Work request.
Could you write out every record below exactly, leaving the pictures out?
--- Exercise data Enclosed Below ---
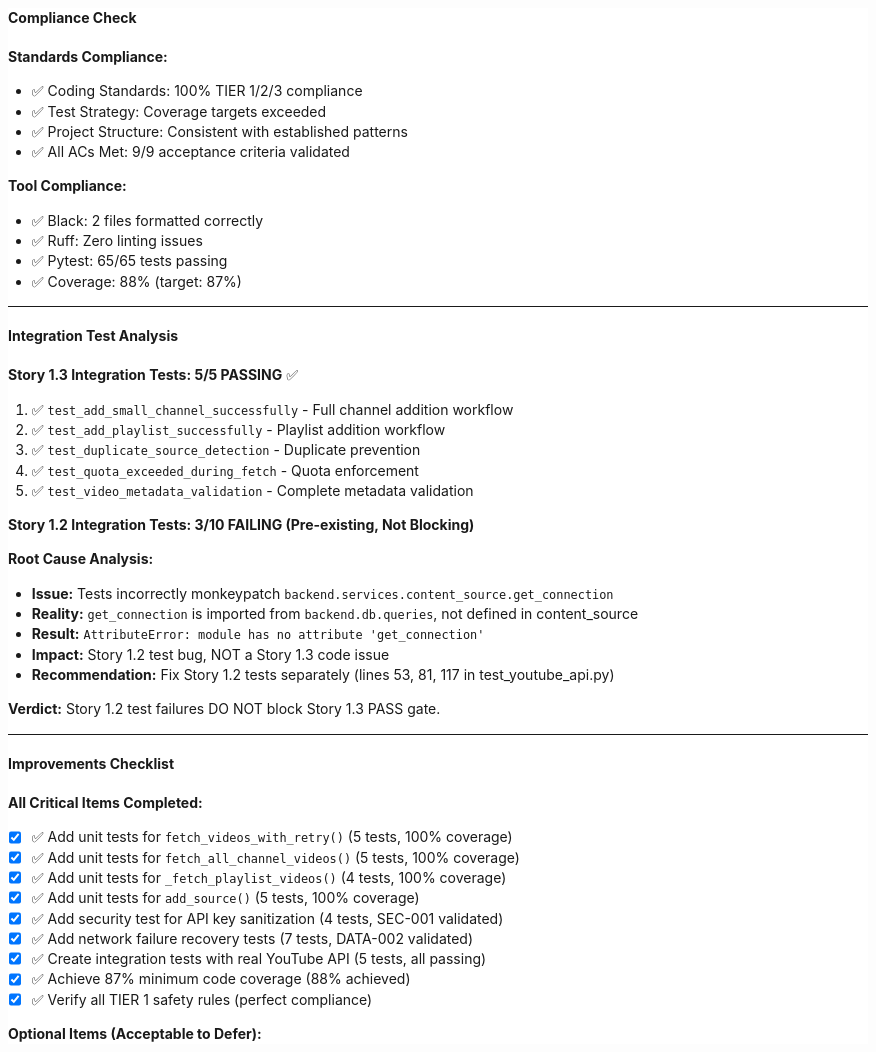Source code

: 
#### Compliance Check

**Standards Compliance:**
- ✅ Coding Standards: 100% TIER 1/2/3 compliance
- ✅ Test Strategy: Coverage targets exceeded
- ✅ Project Structure: Consistent with established patterns
- ✅ All ACs Met: 9/9 acceptance criteria validated

**Tool Compliance:**
- ✅ Black: 2 files formatted correctly
- ✅ Ruff: Zero linting issues
- ✅ Pytest: 65/65 tests passing
- ✅ Coverage: 88% (target: 87%)

---

#### Integration Test Analysis

**Story 1.3 Integration Tests: 5/5 PASSING** ✅

1. ✅ `test_add_small_channel_successfully` - Full channel addition workflow
2. ✅ `test_add_playlist_successfully` - Playlist addition workflow
3. ✅ `test_duplicate_source_detection` - Duplicate prevention
4. ✅ `test_quota_exceeded_during_fetch` - Quota enforcement
5. ✅ `test_video_metadata_validation` - Complete metadata validation

**Story 1.2 Integration Tests: 3/10 FAILING (Pre-existing, Not Blocking)**

**Root Cause Analysis:**
- **Issue:** Tests incorrectly monkeypatch `backend.services.content_source.get_connection`
- **Reality:** `get_connection` is imported from `backend.db.queries`, not defined in content_source
- **Result:** `AttributeError: module has no attribute 'get_connection'`
- **Impact:** Story 1.2 test bug, NOT a Story 1.3 code issue
- **Recommendation:** Fix Story 1.2 tests separately (lines 53, 81, 117 in test_youtube_api.py)

**Verdict:** Story 1.2 test failures DO NOT block Story 1.3 PASS gate.

---

#### Improvements Checklist

**All Critical Items Completed:**

- [x] ✅ Add unit tests for `fetch_videos_with_retry()` (5 tests, 100% coverage)
- [x] ✅ Add unit tests for `fetch_all_channel_videos()` (5 tests, 100% coverage)
- [x] ✅ Add unit tests for `_fetch_playlist_videos()` (4 tests, 100% coverage)
- [x] ✅ Add unit tests for `add_source()` (5 tests, 100% coverage)
- [x] ✅ Add security test for API key sanitization (4 tests, SEC-001 validated)
- [x] ✅ Add network failure recovery tests (7 tests, DATA-002 validated)
- [x] ✅ Create integration tests with real YouTube API (5 tests, all passing)
- [x] ✅ Achieve 87% minimum code coverage (88% achieved)
- [x] ✅ Verify all TIER 1 safety rules (perfect compliance)

**Optional Items (Acceptable to Defer):**
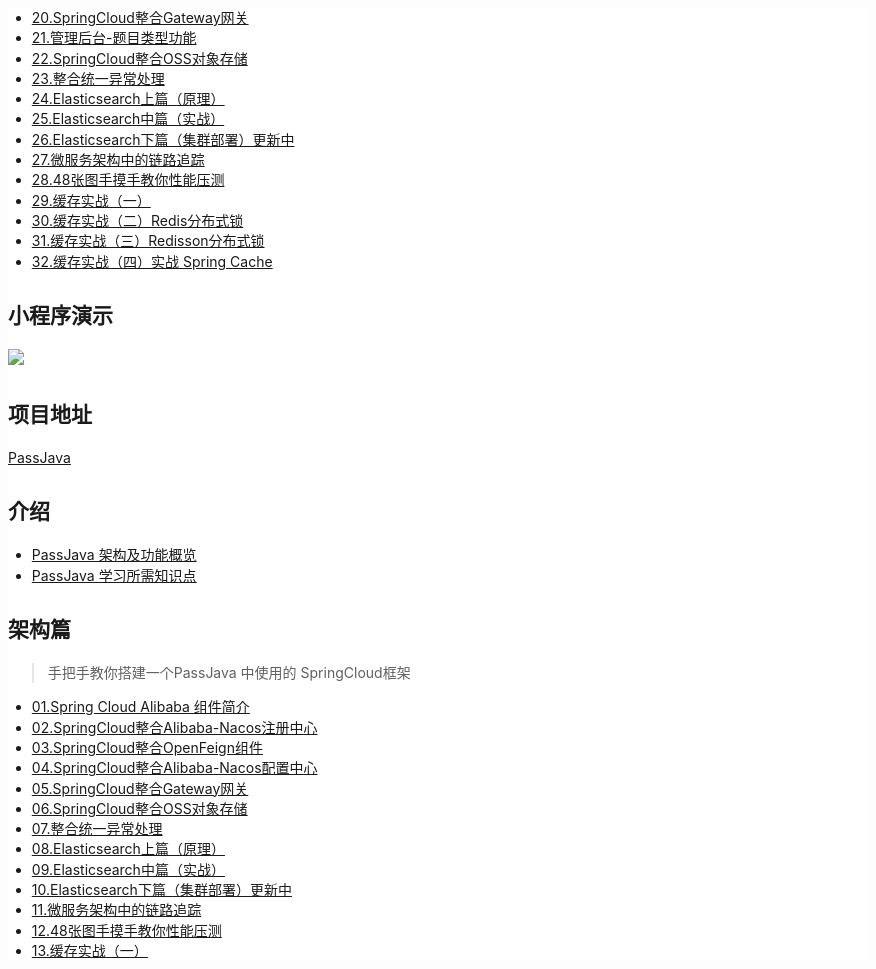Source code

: - [20.SpringCloud整合Gateway网关](http://www.passjava.cn/#/01.PassJava/02.PassJava_Architecture/11.SpringCloud整合Gateway网关)
- [21.管理后台-题目类型功能](http://www.passjava.cn/#/01.PassJava/04.PassJava_Business/01.管理后台-题目类型功能)
- [22.SpringCloud整合OSS对象存储](http://www.passjava.cn/#/01.PassJava/02.PassJava_Architecture/12.SpringCloud整合OSS对象存储)
- [23.整合统一异常处理](http://www.passjava.cn/#/01.PassJava/02.PassJava_Architecture/13.整合统一异常处理.md)
- [24.Elasticsearch上篇（原理）](http://www.passjava.cn/#/01.PassJava/02.PassJava_Architecture/14.Elasticsearch原理.md)
- [25.Elasticsearch中篇（实战）](http://www.passjava.cn/#/01.PassJava/02.PassJava_Architecture/15.Elasticsearch实战.md)
- [26.Elasticsearch下篇（集群部署）更新中](http://www.passjava.cn/#/01.PassJava/02.PassJava_Architecture/16.Elasticsearch集群部署.md)
- [27.微服务架构中的链路追踪](http://www.passjava.cn/#/01.PassJava/02.PassJava_Architecture/17.微服务架构中的链路追踪.md)
- [28.48张图手摸手教你性能压测](http://www.passjava.cn/#/01.PassJava/02.PassJava_Architecture/18.48张图手摸手教你性能压测.md)
- [29.缓存实战（一）](http://www.passjava.cn/#/01.PassJava/02.PassJava_Architecture/19.缓存实战（一）.md)
- [30.缓存实战（二）Redis分布式锁](http://www.passjava.cn/#/01.PassJava/02.PassJava_Architecture/22.缓存实战（二）Redis分布式锁.md)
- [31.缓存实战（三）Redisson分布式锁](http://www.passjava.cn/#/01.PassJava/02.PassJava_Architecture/23.缓存实战（三）Redisson分布式锁.md)
- [32.缓存实战（四）实战 Spring Cache](http://www.passjava.cn/#/01.PassJava/02.PassJava_Architecture/24.缓存实战（四）SpringCache.md)

## 小程序演示

![](http://cdn.jayh.club/blog/20200405/pjfJNfuiXVnF.gif)

## 项目地址

[PassJava](https://github.com/Jackson0714/PassJava-Platform)

## 介绍

- [PassJava 架构及功能概览](http://www.passjava.cn/#/01.项目简介/2.项目微服务架构图)
- [PassJava 学习所需知识点](http://www.passjava.cn/#/01.项目简介/5.项目前置要求)

## 架构篇

> 手把手教你搭建一个PassJava 中使用的 SpringCloud框架

- [01.Spring Cloud Alibaba 组件简介](http://www.passjava.cn/#/01.PassJava/02.PassJava_Architecture/07.SpringCloudAlibaba组件简介)
- [02.SpringCloud整合Alibaba-Nacos注册中心](http://www.passjava.cn/#/01.PassJava/02.PassJava_Architecture/08.SpringCloud整合Alibaba-Nacos组件)
- [03.SpringCloud整合OpenFeign组件](http://www.passjava.cn/#/01.PassJava/02.PassJava_Architecture/09.SpringCloud整合OpenFeign组件)
- [04.SpringCloud整合Alibaba-Nacos配置中心](http://www.passjava.cn/#/01.PassJava/02.PassJava_Architecture/10.SpringCloud整合Nacos配置中心)
- [05.SpringCloud整合Gateway网关](http://www.passjava.cn/#/01.PassJava/02.PassJava_Architecture/11.SpringCloud整合Gateway网关)
- [06.SpringCloud整合OSS对象存储](http://www.passjava.cn/#/01.PassJava/02.PassJava_Architecture/12.SpringCloud整合OSS对象存储)
- [07.整合统一异常处理](http://www.passjava.cn/#/01.PassJava/02.PassJava_Architecture/13.整合统一异常处理)
- [08.Elasticsearch上篇（原理）](http://www.passjava.cn/#/01.PassJava/02.PassJava_Architecture/14.Elasticsearch原理)
- [09.Elasticsearch中篇（实战）](http://www.passjava.cn/#/01.PassJava/02.PassJava_Architecture/15.Elasticsearch实战.md)
- [10.Elasticsearch下篇（集群部署）更新中](http://www.passjava.cn/#/01.PassJava/02.PassJava_Architecture/16.Elasticsearch集群部署.md)
- [11.微服务架构中的链路追踪](http://www.passjava.cn/#/01.PassJava/02.PassJava_Architecture/17.微服务架构中的链路追踪.md)
- [12.48张图手摸手教你性能压测](http://www.passjava.cn/#/01.PassJava/02.PassJava_Architecture/18.48张图手摸手教你性能压测.md)
- [13.缓存实战（一）](http://www.passjava.cn/#/01.PassJava/02.PassJava_Architecture/19.缓存实战（一）.md)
--- End of Enclosed Exercise data ---
Result of the exercise.
Source code

: 
#### Compliance Check

**Standards Compliance:**
- ✅ Coding Standards: 100% TIER 1/2/3 compliance
- ✅ Test Strategy: Coverage targets exceeded
- ✅ Project Structure: Consistent with established patterns
- ✅ All ACs Met: 9/9 acceptance criteria validated

**Tool Compliance:**
- ✅ Black: 2 files formatted correctly
- ✅ Ruff: Zero linting issues
- ✅ Pytest: 65/65 tests passing
- ✅ Coverage: 88% (target: 87%)

---

#### Integration Test Analysis

**Story 1.3 Integration Tests: 5/5 PASSING** ✅

1. ✅ `test_add_small_channel_successfully` - Full channel addition workflow
2. ✅ `test_add_playlist_successfully` - Playlist addition workflow
3. ✅ `test_duplicate_source_detection` - Duplicate prevention
4. ✅ `test_quota_exceeded_during_fetch` - Quota enforcement
5. ✅ `test_video_metadata_validation` - Complete metadata validation

**Story 1.2 Integration Tests: 3/10 FAILING (Pre-existing, Not Blocking)**

**Root Cause Analysis:**
- **Issue:** Tests incorrectly monkeypatch `backend.services.content_source.get_connection`
- **Reality:** `get_connection` is imported from `backend.db.queries`, not defined in content_source
- **Result:** `AttributeError: module has no attribute 'get_connection'`
- **Impact:** Story 1.2 test bug, NOT a Story 1.3 code issue
- **Recommendation:** Fix Story 1.2 tests separately (lines 53, 81, 117 in test_youtube_api.py)

**Verdict:** Story 1.2 test failures DO NOT block Story 1.3 PASS gate.

---

#### Improvements Checklist

**All Critical Items Completed:**

- [x] ✅ Add unit tests for `fetch_videos_with_retry()` (5 tests, 100% coverage)
- [x] ✅ Add unit tests for `fetch_all_channel_videos()` (5 tests, 100% coverage)
- [x] ✅ Add unit tests for `_fetch_playlist_videos()` (4 tests, 100% coverage)
- [x] ✅ Add unit tests for `add_source()` (5 tests, 100% coverage)
- [x] ✅ Add security test for API key sanitization (4 tests, SEC-001 validated)
- [x] ✅ Add network failure recovery tests (7 tests, DATA-002 validated)
- [x] ✅ Create integration tests with real YouTube API (5 tests, all passing)
- [x] ✅ Achieve 87% minimum code coverage (88% achieved)
- [x] ✅ Verify all TIER 1 safety rules (perfect compliance)

**Optional Items (Acceptable to Defer):**
Source code

: - [20.SpringCloud整合Gateway网关](http://www.passjava.cn/#/01.PassJava/02.PassJava_Architecture/11.SpringCloud整合Gateway网关)
- [21.管理后台-题目类型功能](http://www.passjava.cn/#/01.PassJava/04.PassJava_Business/01.管理后台-题目类型功能)
- [22.SpringCloud整合OSS对象存储](http://www.passjava.cn/#/01.PassJava/02.PassJava_Architecture/12.SpringCloud整合OSS对象存储)
- [23.整合统一异常处理](http://www.passjava.cn/#/01.PassJava/02.PassJava_Architecture/13.整合统一异常处理.md)
- [24.Elasticsearch上篇（原理）](http://www.passjava.cn/#/01.PassJava/02.PassJava_Architecture/14.Elasticsearch原理.md)
- [25.Elasticsearch中篇（实战）](http://www.passjava.cn/#/01.PassJava/02.PassJava_Architecture/15.Elasticsearch实战.md)
- [26.Elasticsearch下篇（集群部署）更新中](http://www.passjava.cn/#/01.PassJava/02.PassJava_Architecture/16.Elasticsearch集群部署.md)
- [27.微服务架构中的链路追踪](http://www.passjava.cn/#/01.PassJava/02.PassJava_Architecture/17.微服务架构中的链路追踪.md)
- [28.48张图手摸手教你性能压测](http://www.passjava.cn/#/01.PassJava/02.PassJava_Architecture/18.48张图手摸手教你性能压测.md)
- [29.缓存实战（一）](http://www.passjava.cn/#/01.PassJava/02.PassJava_Architecture/19.缓存实战（一）.md)
- [30.缓存实战（二）Redis分布式锁](http://www.passjava.cn/#/01.PassJava/02.PassJava_Architecture/22.缓存实战（二）Redis分布式锁.md)
- [31.缓存实战（三）Redisson分布式锁](http://www.passjava.cn/#/01.PassJava/02.PassJava_Architecture/23.缓存实战（三）Redisson分布式锁.md)
- [32.缓存实战（四）实战 Spring Cache](http://www.passjava.cn/#/01.PassJava/02.PassJava_Architecture/24.缓存实战（四）SpringCache.md)

## 小程序演示

![](http://cdn.jayh.club/blog/20200405/pjfJNfuiXVnF.gif)

## 项目地址

[PassJava](https://github.com/Jackson0714/PassJava-Platform)

## 介绍

- [PassJava 架构及功能概览](http://www.passjava.cn/#/01.项目简介/2.项目微服务架构图)
- [PassJava 学习所需知识点](http://www.passjava.cn/#/01.项目简介/5.项目前置要求)

## 架构篇

> 手把手教你搭建一个PassJava 中使用的 SpringCloud框架

- [01.Spring Cloud Alibaba 组件简介](http://www.passjava.cn/#/01.PassJava/02.PassJava_Architecture/07.SpringCloudAlibaba组件简介)
- [02.SpringCloud整合Alibaba-Nacos注册中心](http://www.passjava.cn/#/01.PassJava/02.PassJava_Architecture/08.SpringCloud整合Alibaba-Nacos组件)
- [03.SpringCloud整合OpenFeign组件](http://www.passjava.cn/#/01.PassJava/02.PassJava_Architecture/09.SpringCloud整合OpenFeign组件)
- [04.SpringCloud整合Alibaba-Nacos配置中心](http://www.passjava.cn/#/01.PassJava/02.PassJava_Architecture/10.SpringCloud整合Nacos配置中心)
- [05.SpringCloud整合Gateway网关](http://www.passjava.cn/#/01.PassJava/02.PassJava_Architecture/11.SpringCloud整合Gateway网关)
- [06.SpringCloud整合OSS对象存储](http://www.passjava.cn/#/01.PassJava/02.PassJava_Architecture/12.SpringCloud整合OSS对象存储)
- [07.整合统一异常处理](http://www.passjava.cn/#/01.PassJava/02.PassJava_Architecture/13.整合统一异常处理)
- [08.Elasticsearch上篇（原理）](http://www.passjava.cn/#/01.PassJava/02.PassJava_Architecture/14.Elasticsearch原理)
- [09.Elasticsearch中篇（实战）](http://www.passjava.cn/#/01.PassJava/02.PassJava_Architecture/15.Elasticsearch实战.md)
- [10.Elasticsearch下篇（集群部署）更新中](http://www.passjava.cn/#/01.PassJava/02.PassJava_Architecture/16.Elasticsearch集群部署.md)
- [11.微服务架构中的链路追踪](http://www.passjava.cn/#/01.PassJava/02.PassJava_Architecture/17.微服务架构中的链路追踪.md)
- [12.48张图手摸手教你性能压测](http://www.passjava.cn/#/01.PassJava/02.PassJava_Architecture/18.48张图手摸手教你性能压测.md)
- [13.缓存实战（一）](http://www.passjava.cn/#/01.PassJava/02.PassJava_Architecture/19.缓存实战（一）.md)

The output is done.